La crainte du « péril rouge »
Le 18 juillet 1936, la nouvelle d’un coup d’État pour renverser le gouvernement républicain espagnol de Front populaire est accueillie en France avec surprise. Cette tentative se solde par un échec. En raison de la perspective d’une longue guerre civile, la crainte de son extension au territoire français grandit.

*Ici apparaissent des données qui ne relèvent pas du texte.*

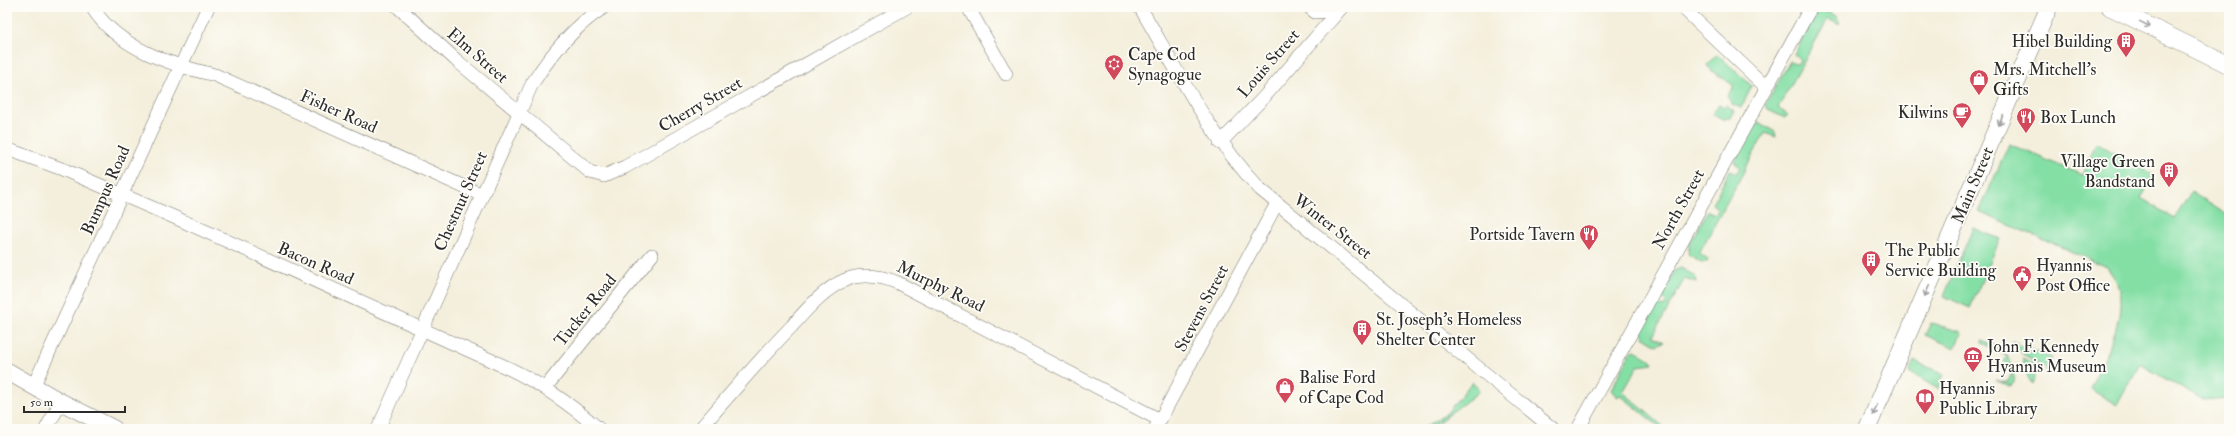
<svg xmlns="http://www.w3.org/2000/svg" width="2236" height="436" font-family="'IM FELL Double Pica',serif">
  <style>
    .green { fill: #84dfa5; stroke: #588568 }
    .lines { fill: none; stroke-linecap: round; stroke-linejoin: round }
    .minor-casing { stroke: #717069; stroke-width: 14 }
    .major-casing { stroke: #717069; stroke-width: 18 }
    .minor { stroke: #fff; stroke-width: 13 }
    .major { stroke: #fff; stroke-width: 17 }
    .oneway { stroke: #a0a0a0 }
    .labels { text-anchor: middle; stroke-width: 3.5; stroke-linejoin: round; paint-order: stroke }
    .poi-label { font-size: 17px; fill: #2b2b2b; stroke: #fdfcf7; text-anchor: start }
    .street-label { font-size: 17px; fill: #2b2b2b; stroke: #fdfcf7 }
  </style>
  <rect width="100%" height="100%" fill="#fdfcf7"/>
  <filter id="ink" filterUnits="userSpaceOnUse"><feTurbulence type="fractalNoise" baseFrequency=".025" numOctaves="2"/><feDisplacementMap in="SourceGraphic" scale="8" xChannelSelector="R" yChannelSelector="G"/><feConvolveMatrix kernelMatrix="1 2 1 2 8 2 1 2 1" color-interpolation-filters="sRGB"/></filter>
  <filter id="wash" filterUnits="userSpaceOnUse"><feTurbulence type="fractalNoise" baseFrequency=".012" numOctaves="4" result="noise"/><feDisplacementMap in="SourceGraphic" scale="16" xChannelSelector="R" yChannelSelector="G"/><feGaussianBlur stdDeviation="0.9" result="paint"/><feColorMatrix in="noise" values="0 0 0 0 0 0 0 0 0 0 0 0 0 0 0 0 0 1.4 0 .05"/><feComposite in="paint" operator="in"/></filter>
  <g filter="url(#wash)">
    <rect width="100%" height="100%" fill="#f4efdc"/>
    <path class="green" d="M1821,9l15,7 4,7 -2,1 -10,-5 -50,89 10,7 -3,3 -17,-8 -2,-6 24,-43 8,3 2,-5 -6,-5 23,-42z
      M1717,54l35,32 -11,22 -9,-4 -5,-8 6,-8v-3l-21,-14 -5,-6z
      M1719,104l5,3 2,-2 8,6 -4,6 -8,3 -10,-6z
      M1760,123l15,9 1,5 -11,-4 -66,120 9,6 -1,3h-6l-13,-8 1,-9 19,-34 7,3 3,-5 -6,-5 18,-34 7,3 3,-6 -6,-5 21,-37z
      M2096,143l57,32 -12,23 34,20 16,-26 38,24v182l-27,2 -62,-36 -23,41 -27,-16c13,-31 39,-71 27,-106 -2,-5 -7,-11 -10,-16l-128,-55 30,-68 73,31z
      M1973,228l27,11 -30,69 -26,-12z
      M1681,268l14,8 1,6 -11,-4 -32,58 11,6 -7,3 -13,-8 -2,-6 14,-27 8,3 3,-5 -7,-4 15,-28z
      M1931,323l31,9 -7,16 -30,-13z
      M1983,340c20,9 25,11 30,33 1,5 3,8 -1,12l-3,1 -14,-6 12,3 4,-8 -2,-10 -5,-3 3,-6 -5,-2 1,-2 -21,-9z
      M2012,342l40,16 -6,14 -1,-5 -24,-14z
      M1635,350l15,9 3,5 -15,2 -15,26 43,37h-4l-42,-34 -3,2 -6,-7 20,-38z
      M2022,358l17,8 -7,18 -4,-7z
      M1914,361l30,13 -6,15 -29,-17z
      M1472,382l8,9 -51,38h-7l24,-15z"/>
  </g>
  <g filter="url(#ink)">
    <g class="lines">
      <g class="minor-casing">
        <path id="minor" d="M92,7c25,41 79,58 123,68l267,120
          M398,7l58,53 134,112 14,4 21,-9 282,-160
          M968,7l38,67
          M1140,7c37,63 69,128 120,182l293,240
          M1309,7l6,5 24,-2
          M1682,7l84,80
          M1220,143l45,-47 77,-89
          M7,149l55,20 114,49 332,150c34,16 63,37 91,61
          M33,387l175,-380
          M545,388l107,-133
          M46,429l15,-27
          M378,429l154,-345c19,-30 41,-57 72,-77
          M700,429c30,-35 60,-70 92,-103 15,-17 32,-37 53,-46 18,-7 36,-4 53,3l262,137
          M1155,429l121,-224
          M1578,429l233,-422"/>
      </g>
      <g class="major-casing">
        <path id="major" d="M2110,7l119,58
          M7,371l54,31 53,27
          M1867,429l182,-422"/>
      </g>
      <use href="#minor" class="minor"/>
      <use href="#major" class="major"/>
    </g>
    <defs><path id="oneway-shaft" d="M-6 0H5M1.5-3L5.5 0L1.5 3" fill="none" stroke-width="1.6" stroke-linecap="round" stroke-linejoin="round"/></defs>
    <g class="oneway">
      <use href="#oneway-shaft" transform="translate(2145 24) rotate(26)"/>
      <use href="#oneway-shaft" transform="translate(2001 120) rotate(113)"/>
      <use href="#oneway-shaft" transform="translate(1927 291) rotate(113)"/>
      <use href="#oneway-shaft" transform="translate(1875 410) rotate(113)"/>
    </g>
  </g>
  <defs>
    <g id="building-pin" transform="scale(1)"><path d="M0 17L-7.5 6A9.5 9.5 0 1 1 7.5 6Z" fill="#d1495b" stroke="#fdfcf7"/><path d="M-4-6H4V6H1V3H-1V6H-4ZM-2.5-4.3h1.7v1.8h-1.7ZM.8-4.3h1.7v1.8H.8ZM-2.5-1h1.7V.8h-1.7ZM.8-1h1.7V.8H.8Z" fill="#fff"/></g>
    <g id="synagogue-pin" transform="scale(1)"><path d="M0 17L-7.5 6A9.5 9.5 0 1 1 7.5 6Z" fill="#d1495b" stroke="#fdfcf7"/><path d="M0-6.5L5.6 3.2H-5.6ZM0 6.5L5.6-3.2H-5.6Z" fill="#fff"/></g>
    <g id="shop-pin" transform="scale(1)"><path d="M0 17L-7.5 6A9.5 9.5 0 1 1 7.5 6Z" fill="#d1495b" stroke="#fdfcf7"/><path d="M-5-2.5h2.3a2.7 3.5 0 0 1 5.4 0H5L5.5 6h-11ZM-1.5-2.5h3a1.5 2.3 0 0 0-3 0Z" fill="#fff"/></g>
    <g id="cafe-pin" transform="scale(1)"><path d="M0 17L-7.5 6A9.5 9.5 0 1 1 7.5 6Z" fill="#d1495b" stroke="#fdfcf7"/><path d="M-5.5-4.5H6V0H3Q3 3.5 0 3.5H-2.5Q-5.5 3.5-5.5 0ZM3-3.2v2h1.7v-2ZM-6 4.5H4V6H-6Z" fill="#fff"/></g>
    <g id="restaurant-pin" transform="scale(1)"><path d="M0 17L-7.5 6A9.5 9.5 0 1 1 7.5 6Z" fill="#d1495b" stroke="#fdfcf7"/><path d="M-5-6h1v4h1v-4h1v4h1v-4h1v5L-1.5 .5V6h-2V.5L-5-1ZM5-6V6H3V1.5H1.5Q1.5-4 5-6Z" fill="#fff"/></g>
    <g id="civic-pin" transform="scale(1)"><path d="M0 17L-7.5 6A9.5 9.5 0 1 1 7.5 6Z" fill="#d1495b" stroke="#fdfcf7"/><path d="M-.6-6.5H3V-4.5H.6V-3L4-1V1h2V6H-6V1h2V-1L-.6-3ZM-1.2 2.5V6h2.4V2.5Z" fill="#fff"/></g>
    <g id="museum-pin" transform="scale(1)"><path d="M0 17L-7.5 6A9.5 9.5 0 1 1 7.5 6Z" fill="#d1495b" stroke="#fdfcf7"/><path d="M0-6L6-3V-2H-6V-3ZM-5-1h2V3h-2ZM-1-1h2V3h-2ZM3-1h2V3H3ZM-6 4H6V6H-6Z" fill="#fff"/></g>
    <g id="library-pin" transform="scale(1)"><path d="M0 17L-7.5 6A9.5 9.5 0 1 1 7.5 6Z" fill="#d1495b" stroke="#fdfcf7"/><path d="M-6-4Q-3-5.5-.7-3.5V5Q-3 3-6 4ZM6-4Q3-5.5 .7-3.5V5Q3 3 6 4Z" fill="#fff"/></g>
  </defs>
  <g fill-rule="evenodd">
    <use href="#building-pin" x="2126" y="41"/>
    <use href="#synagogue-pin" x="1114" y="64"/>
    <use href="#shop-pin" x="1979" y="79"/>
    <use href="#cafe-pin" x="1962" y="112"/>
    <use href="#restaurant-pin" x="2026" y="117"/>
    <use href="#building-pin" x="2169" y="171"/>
    <use href="#restaurant-pin" x="1589" y="234"/>
    <use href="#building-pin" x="1871" y="260"/>
    <use href="#civic-pin" x="2022" y="275"/>
    <use href="#building-pin" x="1362" y="329"/>
    <use href="#museum-pin" x="1973" y="356"/>
    <use href="#shop-pin" x="1285" y="387"/>
    <use href="#library-pin" x="1925" y="398"/>
  </g>
  <g class="labels">
    <g class="poi-label">
      <text x="2112" y="47" text-anchor="end">Hibel Building</text>
      <text x="1128" y="60">Cape Cod<tspan x="1128" dy="20">Synagogue</tspan></text>
      <text x="1993" y="75">Mrs. Mitchell's<tspan x="1993" dy="20">Gifts</tspan></text>
      <text x="1948" y="118" text-anchor="end">Kilwins</text>
      <text x="2040" y="123">Box Lunch</text>
      <text x="2155" y="167" text-anchor="end">Village Green<tspan x="2155" dy="20">Bandstand</tspan></text>
      <text x="1575" y="240" text-anchor="end">Portside Tavern</text>
      <text x="1885" y="256">The Public<tspan x="1885" dy="20">Service Building</tspan></text>
      <text x="2036" y="271">Hyannis<tspan x="2036" dy="20">Post Office</tspan></text>
      <text x="1376" y="325">St. Joseph's Homeless<tspan x="1376" dy="20">Shelter Center</tspan></text>
      <text x="1987" y="352">John F. Kennedy<tspan x="1987" dy="20">Hyannis Museum</tspan></text>
      <text x="1299" y="383">Balise Ford<tspan x="1299" dy="20">of Cape Cod</tspan></text>
      <text x="1939" y="394">Hyannis<tspan x="1939" dy="20">Public Library</tspan></text>
    </g>
    <g class="street-label">
      <text transform="translate(478 55) rotate(41)" y="6">Elm Street</text>
      <text transform="translate(1268 63) rotate(-49)" y="6">Louis Street</text>
      <text transform="translate(700 104) rotate(-30)" y="6">Cherry Street</text>
      <text transform="translate(339 111) rotate(24)" y="6">Fisher Road</text>
      <text transform="translate(1972 185) rotate(-67)" y="6">Main Street</text>
      <text transform="translate(105 190) rotate(-66)" y="6">Bumpus Road</text>
      <text transform="translate(460 201) rotate(-66)" y="6">Chestnut Street</text>
      <text transform="translate(1678 209) rotate(-61)" y="6">North Street</text>
      <text transform="translate(1333 226) rotate(38)" y="6">Winter Street</text>
      <text transform="translate(316 263) rotate(24)" y="6">Bacon Road</text>
      <text transform="translate(941 286) rotate(26)" y="6">Murphy Road</text>
      <text transform="translate(1201 308) rotate(-62)" y="6">Stevens Street</text>
      <text transform="translate(585 310) rotate(-51)" y="6">Tucker Road</text>
    </g>
  </g>
  <rect width="2236" height="436" fill="none" stroke="#fdfcf7" stroke-width="24"/>
  <path d="M24 406v6h101v-6" fill="none" stroke="#2b2b2b" stroke-width="2"/>
  <text x="30" y="406" font-size="12" fill="#2b2b2b" stroke="#fdfcf7" stroke-width="3" paint-order="stroke">50 m</text>
</svg>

Durant les années 1930, le spectre d’une insurrection communiste culmine en France. En 1936, l’élection du Front populaire puis les grèves de juin permettent même à la thèse du complot communiste de gagner en crédibilité auprès de l’opinion (Becker et Berstein 1987 : 164-166). Pour cette raison, de nombreux journalistes voient dans la révolution espagnole et dans ses excès une menace éventuelle pour l’ordre intérieur. À droite, le sujet fait l’objet de nombreuses publications (Breen 1973 : 47-48 ; Cœuré 2017 : 285-287). Jacques Bardoux est l’un des thuriféraires les plus illustres de l’assimilation de la révolution espagnole à un complot communiste. En 1937, c’est dans une de ses brochures au titre évocateur – Le chaos espagnol : éviterons-nous la contagion ? – qu’il avance que la révolution espagnole avait été préparée dès le printemps 1936, et qu’un pareil mouvement devait avoir lieu en France. Dans ce contexte, l’aide matérielle que la Russie soviétique fournit aux républicains espagnols est interprétée comme l’indice d’un complot bolchévique en voie d’achèvement (Coeuré 2017 : 274-285).
Les divisions politiques internes, la défense d’une ligne pacifiste face aux dangers de conflagration générale et la crainte du « complot rouge » semblent avoir fortement orienté la conduite diplomatique française (Avilés Farré 1994 : 6-7)4. Il en va de même pour la perception du conflit par les services policiers et militaires. Dès le mois de septembre 1936, des exécutions dans la ville de Puigcerdà, à la frontière catalane, font par exemple craindre à l’État-major des armées un débordement de la révolution espagnole sur le territoire français. En raison des exactions commises dans cette ville républicaine, une réunion d’urgence est organisée par l’État-major afin de surveiller de manière plus soutenue les passages suspects d’Espagnols en France. Il en ressort que le contrôle de la frontière est renforcé afin d’éviter l’entrée de « groupes terroristes » sur le territoire, ce que le Quai d’Orsay avalise5. En mars 1937, le commissaire de police mobile Cennevier fait référence à la venue de nombreux anarchistes espagnols à Marseille et explique qu’une cinquantaine d’entre eux seraient venus « dans le but de perpétrer des attentats en France6 ». En mai 1937, c’est au tour du préfet des Bouches-du-Rhône de réclamer des mesures à l’encontre des réfugiés espagnols présents à Marseille. D’après lui, la ville doit être « épurée » des anarchistes qui s’y prêtent à la propagande7. En juillet 1937, une note de la Sûreté signale que des dépôts d’armes seraient constitués en marge d’un trafic illégal entrepris par les anarchistes dans les Pyrénées-Orientales ; il est ajouté que celles-ci pourraient servir à une insurrection dans le sud-ouest – ce qui ne sera jamais vérifié8.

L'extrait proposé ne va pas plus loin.